20 Nov Geek of the Week, Nika
Growing up, I was always the “Big Girl”. I stood much taller than my classmates, oftentimes taller than my teachers, and because of that, I always accepted that I was larger than most. Going into middle school, I was told that being large was not desirable, but rather being small was. I did everything in my power to shrink myself, break myself down, and to learn to disappear. An eating disorder emerged at age 11. To spare you the gory details, it was something that I struggled with for 9 years. It’s what held me back from doing things I wanted to do, what made me doubt everything about myself, and ultimately, destroyed my happiness.
When I began college in Fall 2012, life decided to test me. Circumstantially, everything that could have gone wrong did. I needed an outlet. I needed an escape. At first, that escape became nutrition. I learned more and more about nutrition and it fascinated me, and motivated me to fuel myself properly, and ultimately to treat myself with love, by giving my body the most nutrient dense foods I could find. Soon after, I discovered lifting, and to this day I think it’s what saved me. When my life was chaotic and filled with obstacles, the gym was my one constant. It was the one place I found peace and the rest of the world didn’t matter, it was just me and the weight.
Though the gym was my escape, I still found myself fighting demons, and in 2014, I decided I wanted to take my life back, and I realized that I couldn’t do this alone, so I went to therapy.

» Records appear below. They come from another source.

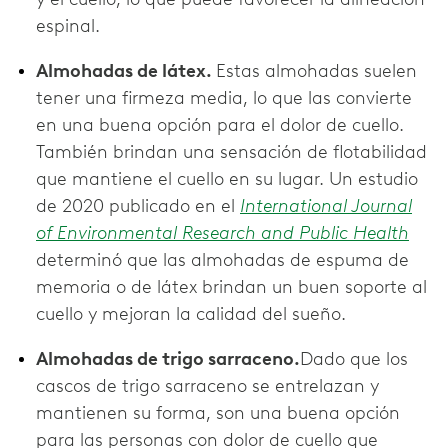
espinal.
Almohadas de látex.
Estas almohadas suelen
tener una firmeza media, lo que las convierte
en una buena opción para el dolor de cuello.
También brindan una sensación de flotabilidad
que mantiene el cuello en su lugar. Un estudio
de 2020 publicado en el
International Journal
of Environmental Research and Public Health
determinó que las almohadas de espuma de
memoria o de látex brindan un buen soporte al
cuello y mejoran la calidad del sueño.
Almohadas de trigo sarraceno.
Dado que los
cascos de trigo sarraceno se entrelazan y
mantienen su forma, son una buena opción
para las personas con dolor de cuello que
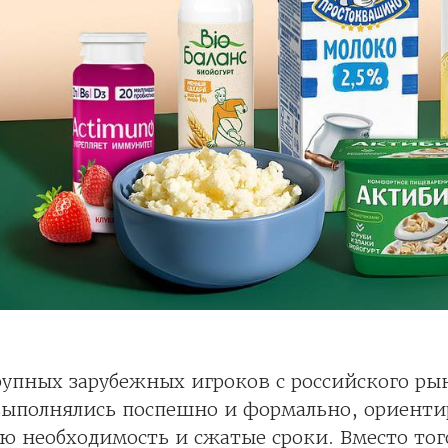
рупных зарубежных игроков с российского ры
выполнялись поспешно и формально, ориенти
ю необходимость и сжатые сроки. Вместо тог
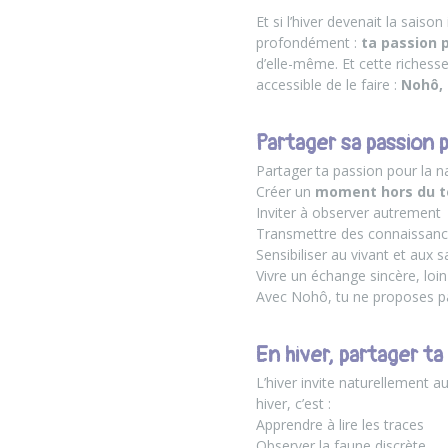
Et si l’hiver devenait la saiso
profondément :
ta passion 
d’elle-même. Et cette richesse
accessible de le faire :
Nohô, 
Partager sa passion 
Partager ta passion pour la nat
Créer un
moment hors du 
Inviter à observer autrement
Transmettre des connaissance
Sensibiliser au vivant et aux 
Vivre un échange sincère, loin 
Avec Nohô, tu ne proposes p
En hiver, partager t
L’hiver invite naturellement 
hiver, c’est :
Apprendre à lire les traces
Observer la faune discrète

I wanted to live a life worth living, and not one controlled by numbers. I fought like hell to survive, and I did. Through recovery I learned more about myself than I ever thought possible. I learned to love every single part of myself, and I mean every part of myself. At first I started to love the good parts about myself, like my hair, my legs, my back, but most importantly my mind. Then I learned to love the not-so-desirable parts of me, like my acne, cellulite, and stretch marks. I love those because they are part of me. They are physical manifestations of my body telling the story of me. Once I learned to love BOTH the good and the bad, I began to love everything. I learned that I am not a body. I am not a number. I am not a size. I am a mind, a composition of failures, which together made a success.